Proses terbentuknya permukiman kumuh, lanjut Agung, terjadi karena para pekerja memilih tinggal di dekat tempat kerja. Perkembangan Kota Semarang bermula dari sekitar pelabuhan yang diikuti pertumbuhan industri di sekitar Genuk dan Kaligawe. Sementara perdagangan dan jasa berada di sekitar Johar. Perkembangan yang begitu pesat di pusat perdagangan, industri, dan jasa mengakibatkan kebutuhan akan lahan semakin meningkat. Sementara pada bagian lain, para pendatang seringkali tidak memiliki keterampilan dan bekal yang cukup dari kampung halaman.

''Mereka kemudian mencari tempat tinggal seadanya di dekat pabrik atau pantai. Sedikit demi sedikit permukiman kumuh pun terbentuk.''

Kondisi permukiman kumuh itu berbeda dengan standar permukiman yang ada di kota. Permukiman itu, acap tidak layak huni lantaran kotor, lusuh, tidak sehat, tidak tertib, dan tidak teratur. Agung mengelompokkan permukiman kumuh yang ada di Kota Semarang ke dalam empat model, yakni model optimal, pathological, premature, dan intermediate.

Model pathological, biasanya terjadi di lokasi yang berdekatan dengan pusat aktivitas perdagangan, pertokoan, dan pasar. Pada lokasi tersebut, terlalu banyak migran berpendapatan kecil. Sementara model intermediate berada di pusat aktivitas pergudangan, transportasi kereta api, pelabuhan, atau pusat perdagangan. Sedangkan model prematur dapat dilihat pada permukiman nelayan di pinggiran kota. Pada optimal model, infrastruktur permukiman potensial namun pengakuan atas lahan tidak ada. ''Beberapa di antara permukiman kumuh tipe optimal diakses berbagai fasilitas seperti listrik dari PLN. Namun sejatinya warga yang tinggal di sana rentan digusur karena menempati tanah yang bukan miliknya,'' kata Agung.

Peraturan tata ruang, seharusnya menjadi referensi berbagai pengambil kebijakan lintas sektoral. PT PLN , misalnya, seharusnya memiliki referensi tempat-tempat yang tidak direkomendasikan sebagai permukiman dan mana yang bukan.

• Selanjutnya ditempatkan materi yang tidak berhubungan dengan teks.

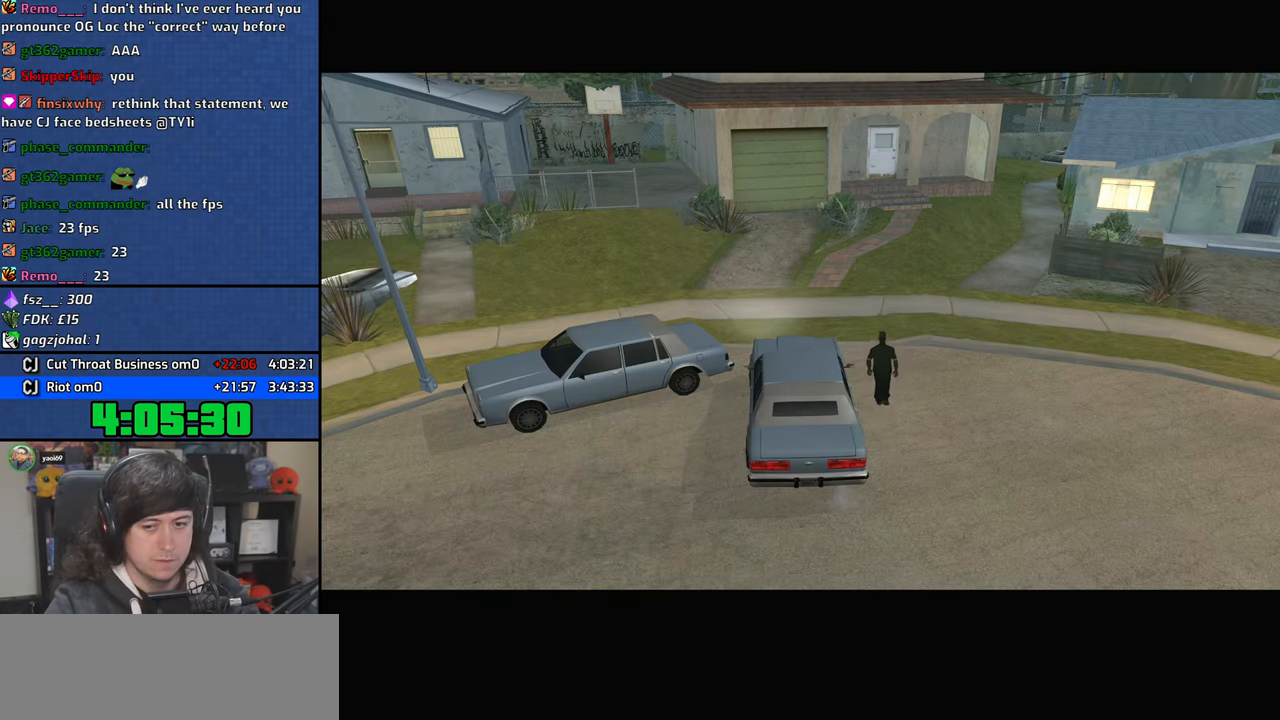
{"keys": ["d", "w"], "mouse": [], "events": []}
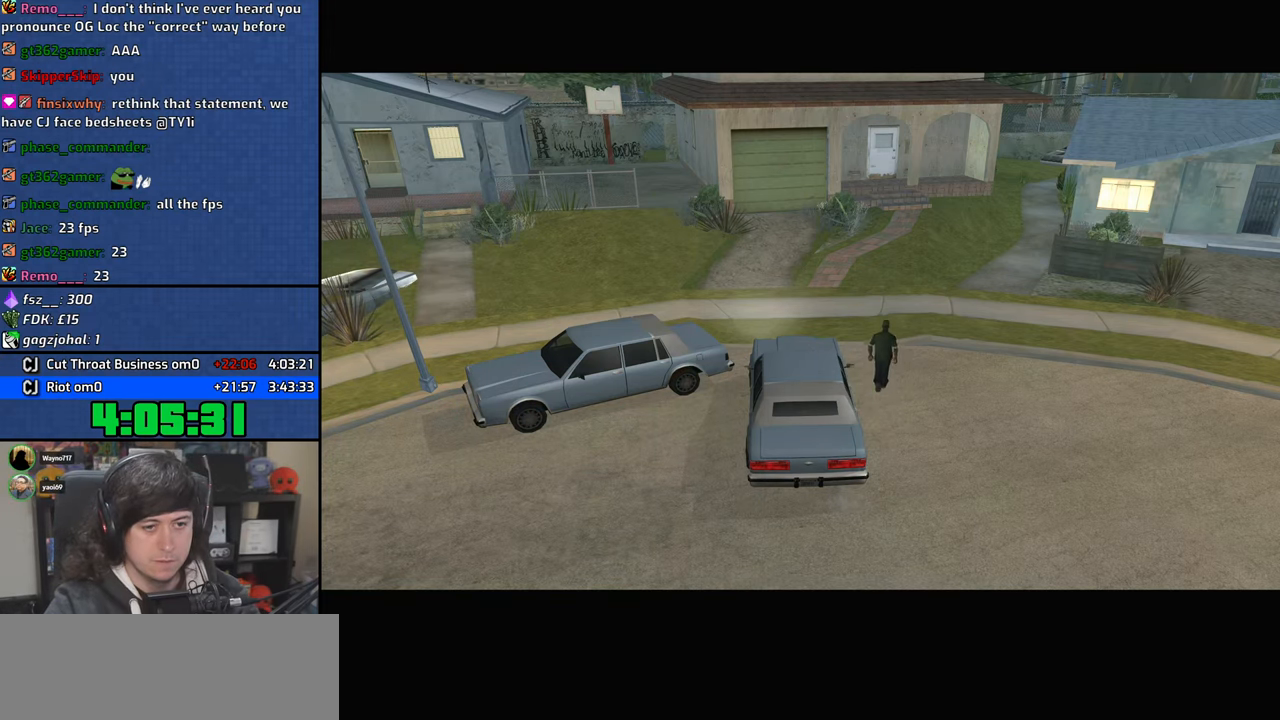
{"keys": ["d", "w"], "mouse": [], "events": []}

Program permukiman murah dan sederhana pun tidak cukup mampu menyentuh kebutuhan warga akar rumput. Jika tidak, penataan kota akan semakin tumpang tindih dan masalah permukiman tidak akan terselesaikan. (H5-84)

Saran:
            Banyak masyarakat miskin yang memilih membuat rumah seadanya dan tidak layak huni karena mereka tidak mampu membuat rumah yang layak huni.Selain itu karena rumah yang mereka buat tersebut dekat dengan lingkungan kerja mereka sehingga tidak mengeluarkan biaya saat pergi bekerja.Seharusnya pemerintah lebih memerhatikan kondisi tersebut karena itu akan membuat kota Semarang semakin kumuh.Pemerintah harus mencari solusi agar supaya perkampungan kumuh di kota Semarang semakin berkurang atau bahkan tidak ada sama sekali.Ini juga tugas seorang arsitek yang harus bisa membuat perkampungan yang kumuh tersebut menjadi area atau wilayah yang bersih dan layak huni.Di kota-kota lain sudah pernah mencoba membuatkan rumah susun untuk masyarakat miskin,namun mereka memilih kembali ke rumah lamanya karena jarak rumah susun jauh dengan tempat mereka bekerja.Untuk menanggulangi hal tersebut pemerintah harus juga membuatkan lapangan pekerjaan bagi mereka karena masih banyak dari mereka yang masih menjadi pengangguran.